Samstag, 3. September 2011

Unser menschliches Theater

"Es kotzt mich an... unser menschliches Theater", sangen die Böhsen Onkelz auf ihrem 1998 erschienenen Tonträger "Viva los Tioz" (übrigens ihrem besten, wie ich finde). Nun mag man von den Onkelz halten, was man will (und die, die mich länger kennen, wissen, dass ich eine kleine Schwäche für gewisse Lieder dieser sicher nicht unumstrittenen Band habe), aber dieser Satz spricht mir wirklich zutiefst aus der Seele.

Es mag mir anfangs nicht so bewusst gewesen sein, weil ich bisher wohl das Glück hatte, dass sich mein Leben in Kreisen abspielte, die keinen oder nur spärlich vorhandenen Konventionen unterlagen. Aber mit dem Eintritt ins Berufsleben scheinen wir alle zu Schauspielern zu werden... werden zu müssen. Nun konnte ich Theater noch nie etwas abgewinnen (es ist die einzige Kunstform, die sich mir bisher noch nicht erschlossen hat), und außerdem bin ich so ziemlich die schlechteste Schauspielerin seit Dolores Fuller. Ich kann es nicht, und ich mag es nicht. Ich hasse es einfach, mich verstellen zu müssen oder Freundlichkeit zu heucheln (weshalb ich es auch vermeide, so gut ich kann).

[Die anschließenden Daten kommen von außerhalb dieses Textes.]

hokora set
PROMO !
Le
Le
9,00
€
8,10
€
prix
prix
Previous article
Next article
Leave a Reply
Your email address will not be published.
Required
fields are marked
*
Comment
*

Noch mehr allerdings hasse ich es, mich mit Freundlichkeit zurückhalten zu müssen, wo sie meiner Meinung nach richtig und wichtig ist. Und genau das ist offensichtlich nötig, um im Berufsleben bestehen zu können.

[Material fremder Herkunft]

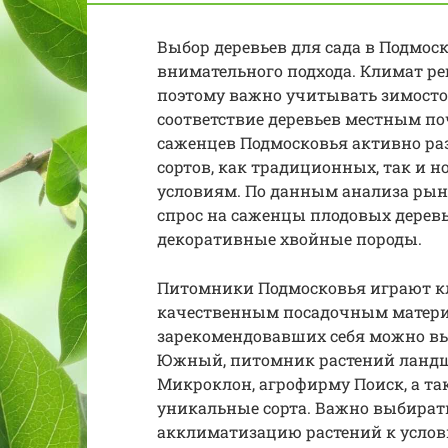
Выбор деревьев для сада в Подмоск
внимательного подхода. Климат ре
поэтому важно учитывать зимостой
соответствие деревьев местным п
саженцев Подмосковья активно ра
сортов, как традиционных, так и
условиям. По данным анализа рын
спрос на саженцы плодовых деревье
декоративные хвойные породы.
Питомники Подмосковья играют кл
качественным посадочным материа
зарекомендовавших себя можно в
Южный, питомник растений ландш
Микроклон, агрофирму Поиск, а т
уникальные сорта. Важно выбира
акклиматизацию растений к услов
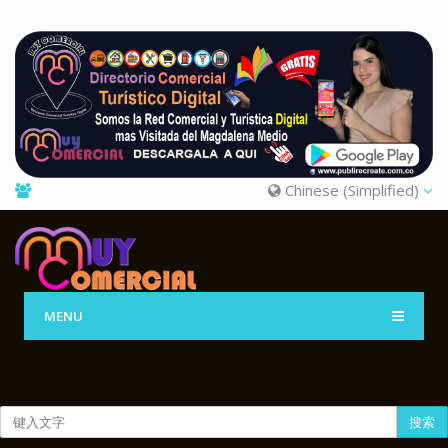
Chinese (Simplified)
MENU
搜索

Ich meine, warum sollte ich mich gegenüber einem Kollegen, zu dem ich ein sehr vertrautes Verhältnis habe, auf der Arbeit anders verhalten als privat? Warum "gehört" sich das nicht? Warum ist es "unprofessionell"? Warum zerreißen sich die Leute das Maul darüber, wenn sich zwei gut verstehen? Warum empfinden sie es als störend oder unangebracht, statt sich für die beiden zu freuen? Vielleicht ist es der hohe Konkurrenzdruck, der die Leute dazu bringt, zwischenmenschliche Gebärden auf der Arbeit anders zu bewerten als im Privatleben, aber ist es nicht auch absolut lächerlich? Es mag daran liegen, dass ich ein recht offener Mensch bin und meine Gefühle und Zuneigungen ebenso offen zur Schau trage (weil ich das ehrlicher finde) - jedenfalls habe ich ein großes Problem damit, mich in meinen Zuneigungsäußerungen einschränken zu müssen, nur weil irgendwelche Leute mit Stock im Arsch nicht damit klarkommen. Ich finde das schlichtweg falsch. Ich kann mich ein- und demselben Menschen gegenüber nicht den halben Tag lang total distanziert verhalten und ihn dann (als Ausgleich) den Rest des Tages zu Tode knuddeln. Was soll das bitte bringen? Wenn ich mich freue, jemanden zu sehen, dann möchte ich ihn zur Begrüßung umarmen können - egal, ob morgens auf der Arbeit oder abends vorm Kino. Denn selbst wenn ich das (auf der Arbeit) nicht tue, ändert es ja nichts an dem Fakt, dass die Beziehung zu diesem Menschen existiert, und dass sie entsprechend intensiv ist. Warum also all die Geheimniskrämerei und Schauspielerei und "professionelle Zurückhaltung"? Es kotzt mich wirklich an... unser menschliches Theater.